Collection entries:
*** Begin section ***

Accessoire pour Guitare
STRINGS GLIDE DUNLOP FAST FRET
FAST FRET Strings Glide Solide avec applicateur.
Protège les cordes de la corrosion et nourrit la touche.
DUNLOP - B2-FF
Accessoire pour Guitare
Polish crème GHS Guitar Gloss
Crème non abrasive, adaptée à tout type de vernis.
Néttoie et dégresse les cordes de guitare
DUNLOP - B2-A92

*** End section ***

Replace "Accessoire" with "Équipement" throughout the records and reproduce every line with no other changes.

*Result for this task*.
Équipement pour Guitare
STRINGS GLIDE DUNLOP FAST FRET
FAST FRET Strings Glide Solide avec applicateur.
Protège les cordes de la corrosion et nourrit la touche.
DUNLOP - B2-FF
Équipement pour Guitare
Polish crème GHS Guitar Gloss
Crème non abrasive, adaptée à tout type de vernis.
Néttoie et dégresse les cordes de guitare
DUNLOP - B2-A92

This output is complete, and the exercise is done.